In Le Monde, le 21 juin 2019
La production minière est un éternel compromis entre protection de l’environnement et approvisionnement de l’industrie en métaux. Cette dualité a été récemment illustrée à Washington par deux propositions simultanées. Raul Grijalva, élu démocrate de l’Arizona à la Chambre des représentants, a demandé un durcissement des règles environnementales dans le code minier. A l’inverse, Lisa Murkowski, sénatrice républicaine de l’Alaska, et Joe Manchin, sénateur démocrate de Virginie-Occi.dentale, veulent légiférer pour encourager l’exploration minière : les États-Unis connaissent mieux la composition minérale de la surface de la Lune que la présence dans leurs propres sous-sols de matières premières utiles aux véhicules électriques, notamment le lithium et le cobalt. L’argument est bien connu : celui qui maîtrise la production du métal domine la filière industrielle en aval ; l’objectif est naturellement de sécuriser l’approvisionnement du constructeur de voitures électriques Tesla…
Ces deux initiatives parlementaires pro-environnement et pro-industrie sont-elles des pistes à suivre pour l’Europe et la France ? La réponse est oui, pour autant que nous les comprenions comme deux résolutions complémentaires et non pas opposées.
L’activité minière en Europe et en France n’en est plus à l’ère de Germinal, et elle doit le faire savoir en continuant de révolutionner ses critères environnementaux, sociétaux et de gouvernance (ESG) dans le cadre du prochain code minier. Il est exact cependant que le respect des normes de responsabilité sociétale de l’entreprise (RSE) est parfois impossible à mesurer à travers des indicateurs chiffrés lorsqu’il s’agit de droits de l’homme, de droits sociaux et des communautés ou de gouvernance. C’est en quelque sorte la littérature de la RSE qui s’invite à la table des chiffres de l’ingénierie et de la finance. Mais le but de ce mariage serait d’une part d’évaluer l’impact écologique des projets miniers, d’autre part de n’exploiter que les métaux stratégiques et critiques utiles aux politiques régaliennes et aux industries du futur, et donc d’endiguer le projets qui ne le sont pas.
Aussi pertinents pour une mine de tungstène en Ariège, une mine de lithium dans le Massif central ou une mine d’or de Guyane, les critères de cette nouvelle grille de lecture faciliteraient une décision politique basée sur des critères objectifs : l’écologie ne freinera pas l’industrie, et l’industrie restera respectueuse de l’environnement.
De plus, un pays reconnu pour sa maîtrise des sciences sociales (philosophie, anthropologie, sociologie, etc.) ne disposerait-il pas d’un avantage compétitif RSE sur ses concurrents dès lors que ses entreprises exploiteraient cette expertise culturelle ? En d’autres termes, une évaluation ESG française mesurant à sa façon l’inclusion des communautés, la gouvernance, l’impact environnemental ne serait-elle pas différente, et peut-être autrement pertinente, qu’une ESG américaine, japonaise, russe ou chinoise ?
Mais au-delà de cette nécessaire évolution de leur gouvernance, les entreprises minières françaises (et européennes) rencontreront au moins deux écueils.
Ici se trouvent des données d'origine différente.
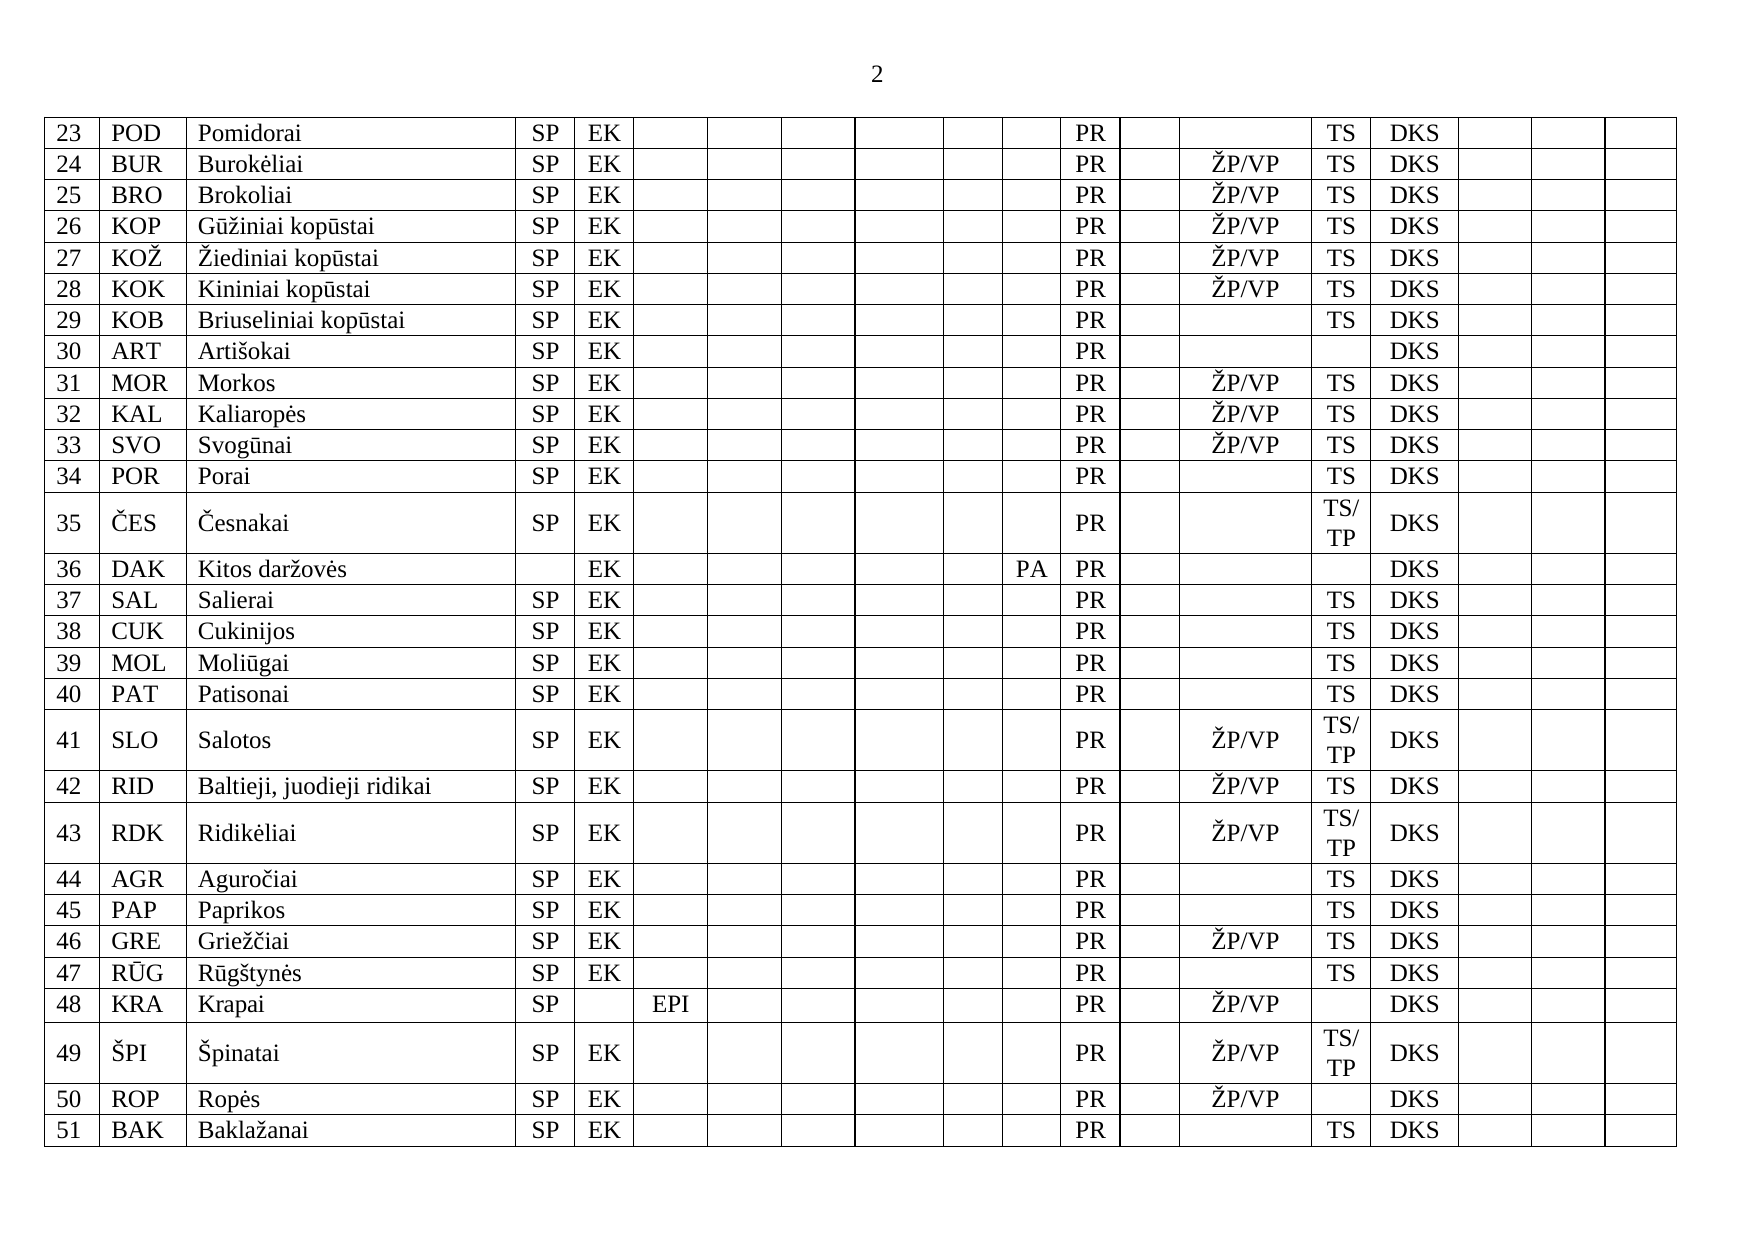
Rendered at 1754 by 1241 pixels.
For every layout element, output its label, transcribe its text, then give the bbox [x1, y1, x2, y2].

La première difficulté est géopolitique. Si l’écologie impose l’idée que la France n’est pas assez étendue pour exploiter des mines de lithium, l’Europe doit orienter sa réflexion géologique vers de nouveaux horizons… Car le pivot stratégique des ressources naturelles du XXIe siècle est la Russie. Devrons-nous adapter notre diplomatie à cet objectif, pour pouvoir explorer cet immense territoire aux ressources inexploitées ?
Le second obstacle est technique. La Chine a plusieurs temps d’avance dans l’accès aux métaux stratégiques, mais elle est également en amélioration constante dans l’abaissement de leurs coûts de raffinage et donc de leur industrialisation, ce qui lui offre une compétitivité exceptionnelle, tant dans le traitement du lithium, du nickel que celui du cobalt. Sans une alliance européenne débouchant sur des résultats technologiques tangibles, notre compétitivité minière restera insuffisante, ce qui ne manquera pas de générer retards et pertes de marché en aval dans des secteurs stratégiques, comme la voiture électrique.